------ Data excerpts ------

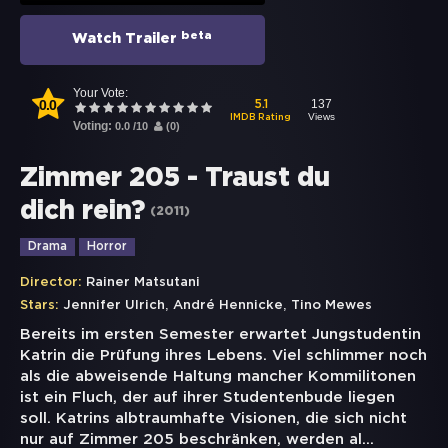
beta
Watch Trailer
Your Vote:
0.0
137
5.1
Views
IMDB Rating
Voting:
0.0
/
10
(
0
)
Zimmer 205 - Traust du
dich rein?
(
2011
)
Drama
Horror
Director:
Rainer Matsutani
,
,
Stars:
Jennifer Ulrich
André Hennicke
Tino Mewes
Bereits im ersten Semester erwartet Jungstudentin
Katrin die Prüfung ihres Lebens. Viel schlimmer noch
als die abweisende Haltung mancher Kommilitonen
ist ein Fluch, der auf ihrer Studentenbude liegen
soll. Katrins albtraumhafte Visionen, die sich nicht
nur auf Zimmer 205 beschränken, werden al
...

------

> _What you need to do_
Once the pictures are removed, return the entries exactly as they stand.

> _Result of this exercise_
beta
Watch Trailer
Your Vote:
0.0
137
5.1
Views
IMDB Rating
Voting:
0.0
/
10
(
0
)
Zimmer 205 - Traust du
dich rein?
(
2011
)
Drama
Horror
Director:
Rainer Matsutani
,
,
Stars:
Jennifer Ulrich
André Hennicke
Tino Mewes
Bereits im ersten Semester erwartet Jungstudentin
Katrin die Prüfung ihres Lebens. Viel schlimmer noch
als die abweisende Haltung mancher Kommilitonen
ist ein Fluch, der auf ihrer Studentenbude liegen
soll. Katrins albtraumhafte Visionen, die sich nicht
nur auf Zimmer 205 beschränken, werden al
...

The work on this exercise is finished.